Submitted to: International Conference on Precision Agriculture Abstracts & Proceedings
Publication Type: Proceedings
Publication Acceptance Date: June 16, 2004
Publication Date: July 1, 2005
Citation: Drummond, S.T., Sudduth, K.A. 2005. Analysis of errors affecting yield map accuracy. In: Mulla, D.J., editor. Proceedings of the 7th International Conference on Precision Agriculture, July 25-28, 2004. Precision Agriculture Center, University of Minnesota, St. Paul, MN. [unpaginated CDROM] Interpretive Summary: Yield maps are a key component of precision agriculture, used both in developing and evaluating precision management strategies. Unfortunately, yield monitors produce complex datasets that often contain a large number of errors. These errors should be removed, or at least well understood, as they may cause serious problems when yield data are used for research and analysis tasks. Even when yield maps are merely used in an interpretive fashion, or to visualize patterns in the data, the conclusions drawn by the user may be negatively affected by these error sources. In this study, automated and manual filters to detect and remove yield errors were investigated through application of the 'Yield Editor' software tool to several datasets. The results verified the need to remove errors from raw yield datasets and provided information about the relative importance of the various filter types. This research is a step toward a standardized procedure to clean yield data, a result which would improve data quality for both researchers and producers involved in precision agriculture.

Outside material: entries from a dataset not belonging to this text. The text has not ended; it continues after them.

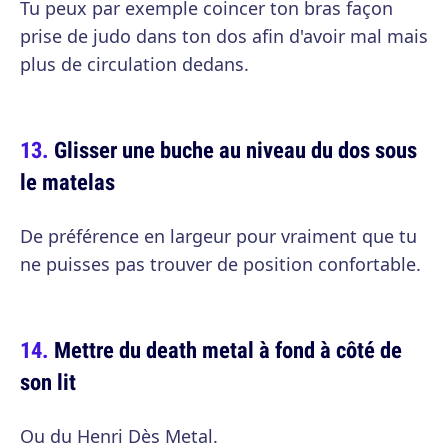
Tu peux par exemple coincer ton bras façon
prise de judo dans ton dos afin d'avoir mal mais
plus de circulation dedans.
Glisser une buche au niveau du dos sous
le matelas
De préférence en largeur pour vraiment que tu
ne puisses pas trouver de position confortable.
Mettre du death metal à fond à côté de
son lit
Ou du Henri Dès Metal.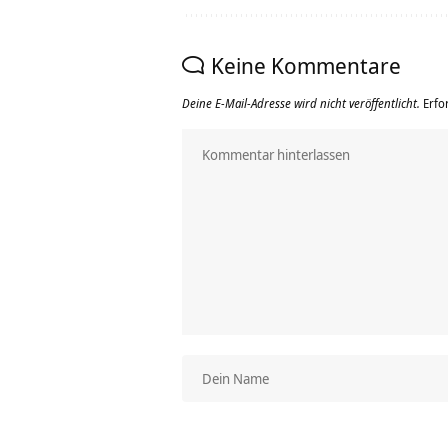
Keine Kommentare
Deine E-Mail-Adresse wird nicht veröffentlicht.
Erfo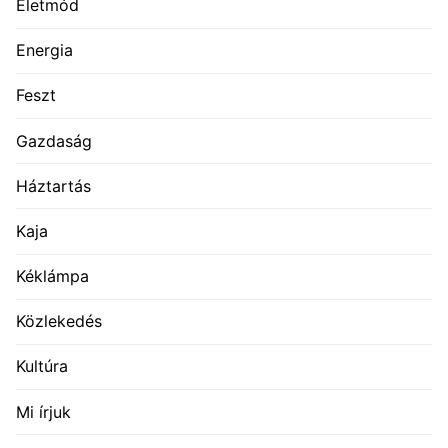
Életmód
Energia
Feszt
Gazdaság
Háztartás
Kaja
Kéklámpa
Közlekedés
Kultúra
Mi írjuk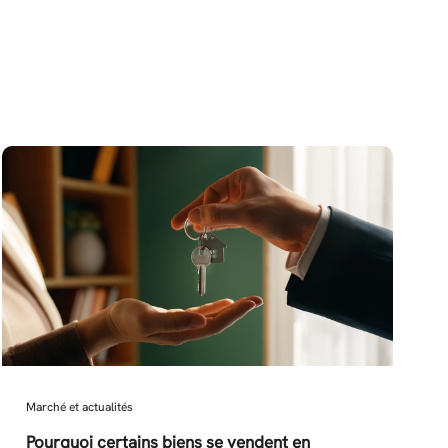
Marché et actualités
Pourquoi certains biens se vendent en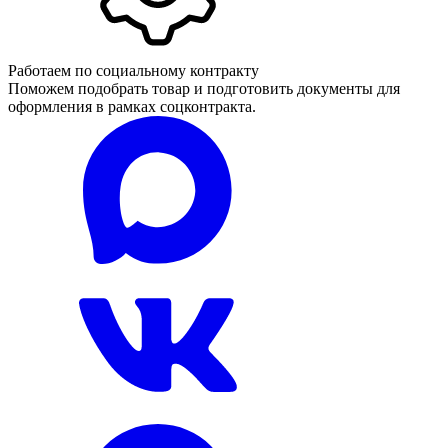
Работаем по социальному контракту
Поможем подобрать товар и подготовить документы для
оформления в рамках соцконтракта.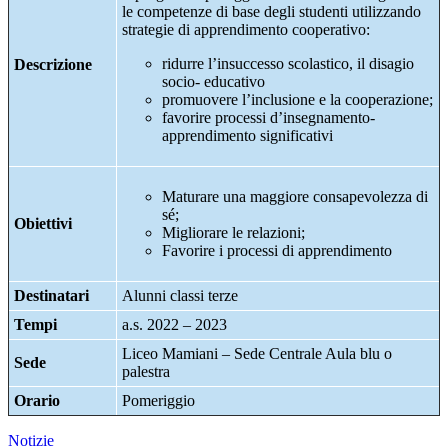
le competenze di base degli studenti utilizzando
strategie di apprendimento cooperativo:
ridurre l’insuccesso scolastico, il disagio
Descrizione
socio- educativo
promuovere l’inclusione e la cooperazione;
favorire processi d’insegnamento-
apprendimento significativi
Maturare una maggiore consapevolezza di
sé;
Obiettivi
Migliorare le relazioni;
Favorire i processi di apprendimento
Destinatari
Alunni classi terze
Tempi
a.s. 2022 – 2023
Liceo Mamiani – Sede Centrale Aula blu o
Sede
palestra
Orario
Pomeriggio
Notizie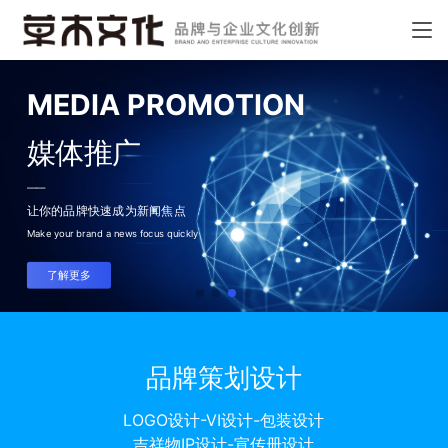
MEDIA PROMOTION
媒体推广
——
让你的品牌快速成为新闻焦点
Make your brand a news focus quickly
了解更多
品牌策划设计
LOGO设计-VI设计-包装设计
吉祥物IP设计-宣传册设计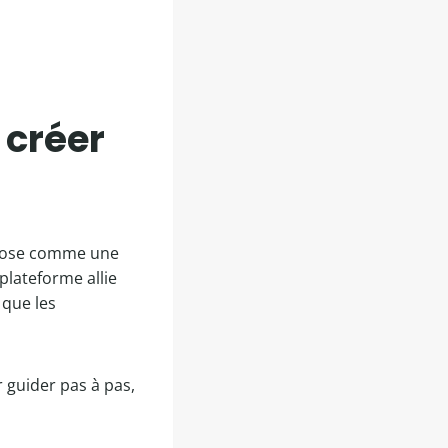
 créer
ose comme une
plateforme allie
 que les
 guider pas à pas,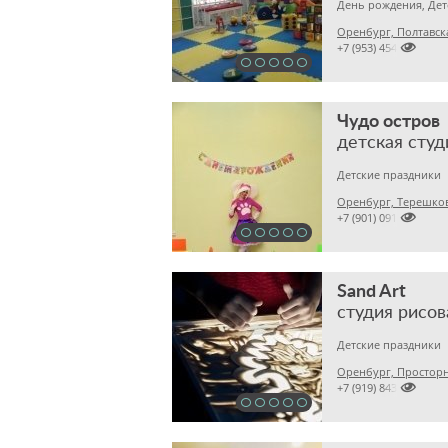
Оренбург, Полтавска

+7 (953) 4543188
Чудо остров
детская студ
Детские праздники
Оренбург, Терешков

+7 (901) 091
Sand Art
Детские праздники
Оренбург, Просторн

+7 (919) 8435249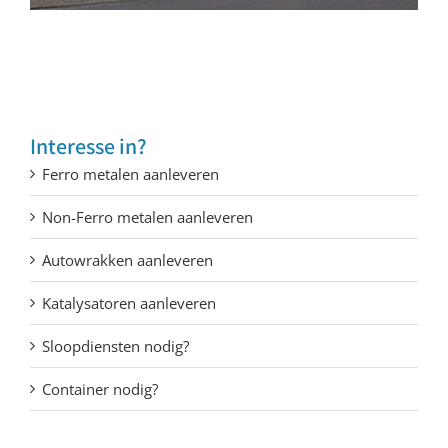
Interesse in?
Ferro metalen aanleveren
Non-Ferro metalen aanleveren
Autowrakken aanleveren
Katalysatoren aanleveren
Sloopdiensten nodig?
Container nodig?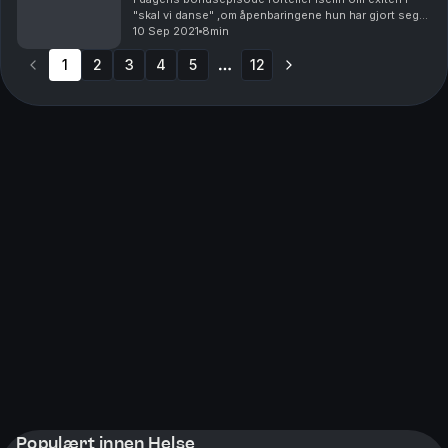
"skal vi danse" ,om åpenbaringene hun har gjort seg
underveis med tanke på forskjellen mellom det å bli
10 Sep 2021
8min
begjært og det å bli seksualisert og objektiv...
1
2
3
4
5
12
More pages
Populært innen Helse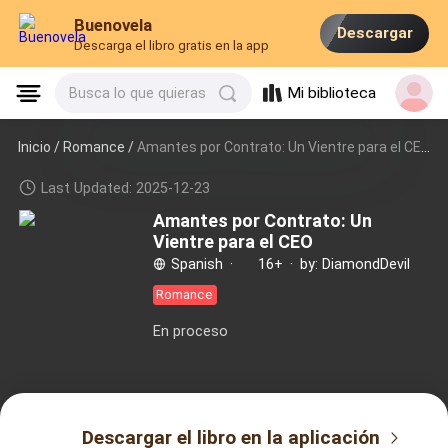
Buenovela
Descargar
Descarga el libro gratis en la app
Mi biblioteca
Busca lo que quieras
Inicio /
Romance
/
Amantes por Contrato: Un Vientre para el CEO
Last Updated: 2025-12-23
Amantes por Contrato: Un
Vientre para el CEO
Spanish
·
16+
·
by: DiamondDevil
Romance
En proceso
Descargar el libro en la aplicación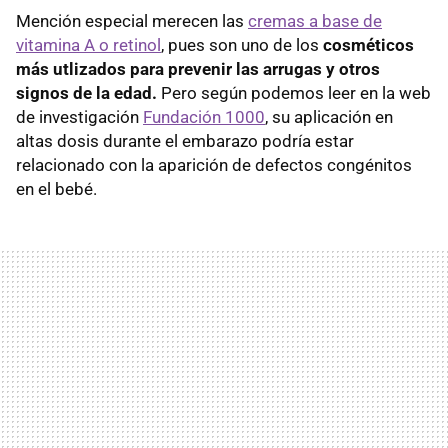
Mención especial merecen las
cremas a base de
vitamina A o retinol
, pues son uno de los
cosméticos
más utlizados para prevenir las arrugas y otros
signos de la edad.
Pero según podemos leer en la web
de investigación
Fundación 1000
, su aplicación en
altas dosis durante el embarazo podría estar
relacionado con la aparición de defectos congénitos
en el bebé.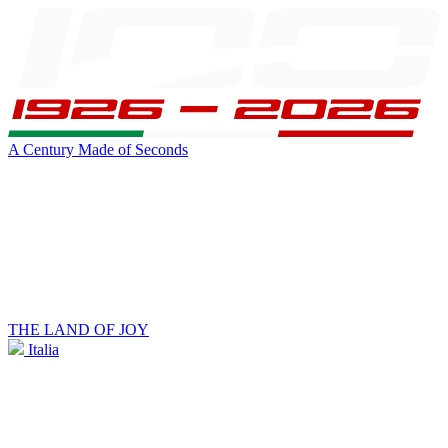
A Century Made of Seconds
THE LAND OF JOY
Italia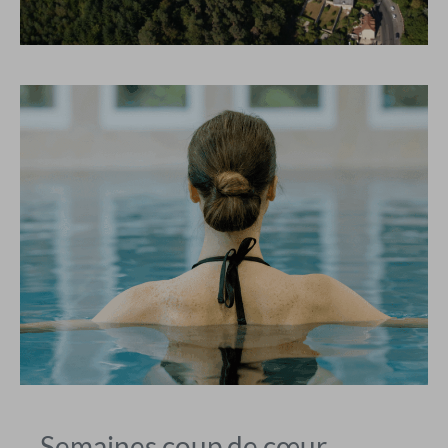
Semaines coup de cœur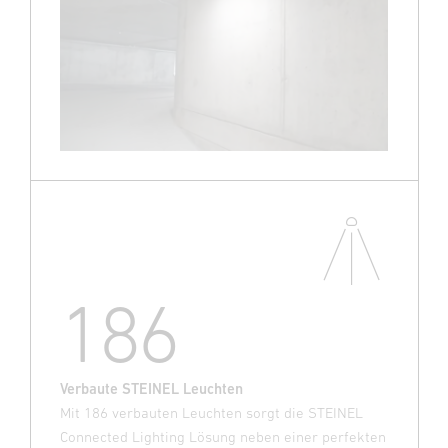
186
Verbaute STEINEL Leuchten
Mit 186 verbauten Leuchten sorgt die STEINEL
Connected Lighting Lösung neben einer perfekten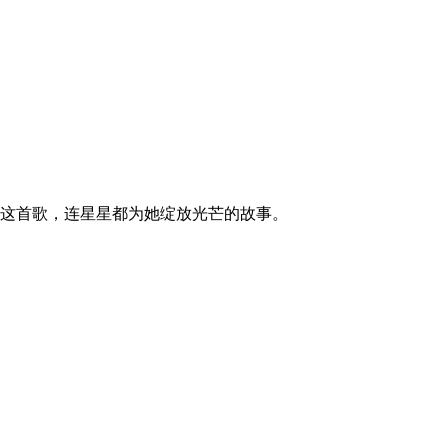
她写下了这首歌，连星星都为她绽放光芒的故事。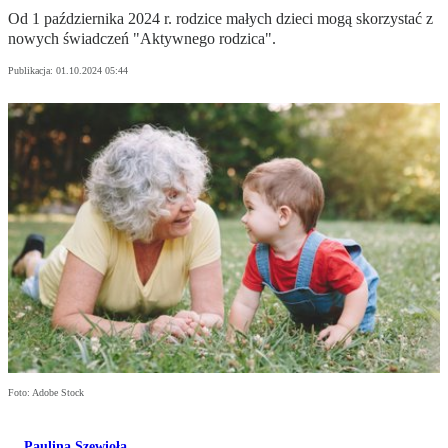
Od 1 października 2024 r. rodzice małych dzieci mogą skorzystać z
nowych świadczeń "Aktywnego rodzica".
Publikacja:
01.10.2024 05:44
Foto: Adobe Stock
Paulina Szewioła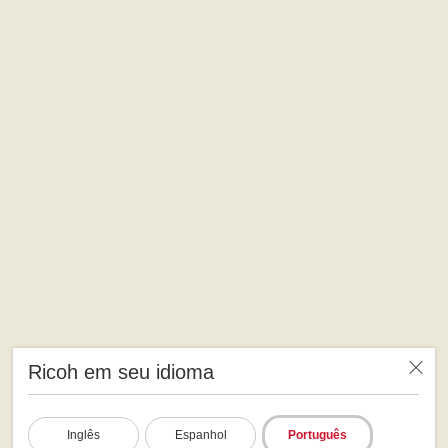
Ricoh em seu idioma
Inglês
Espanhol
Português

Technical Abstract: In this study, five raw yield monitor datasets were examined to identify a variety of operational and sensor-related errors. These errors were then removed from the datasets, using both automated and manual filtering techniques. These filtering procedures removed 13 to 27% of the observations from the datasets, depending on the complexity of the harvest pattern. As a result, they increased mean yield by 3 to 11% while reducing the standard deviation of yield by 22 to 56%. Individual filtering techniques were evaluated to provide insight into the relative importance of the filters. Most of the filters were able to detect a large number of errors in one or more of the five datasets, although redundancy of detections between filters was evident. Of the automated filtering techniques, the start delay and end delay filters were most critical, with each identifying an average of more than 3% of the raw yield observations left undetected by the other filters. The manual filtering procedure was also important, removing an average of 4% of the raw yield observations. These results emphasize the need for a thorough, standardized procedure for filtering raw yield monitor datasets.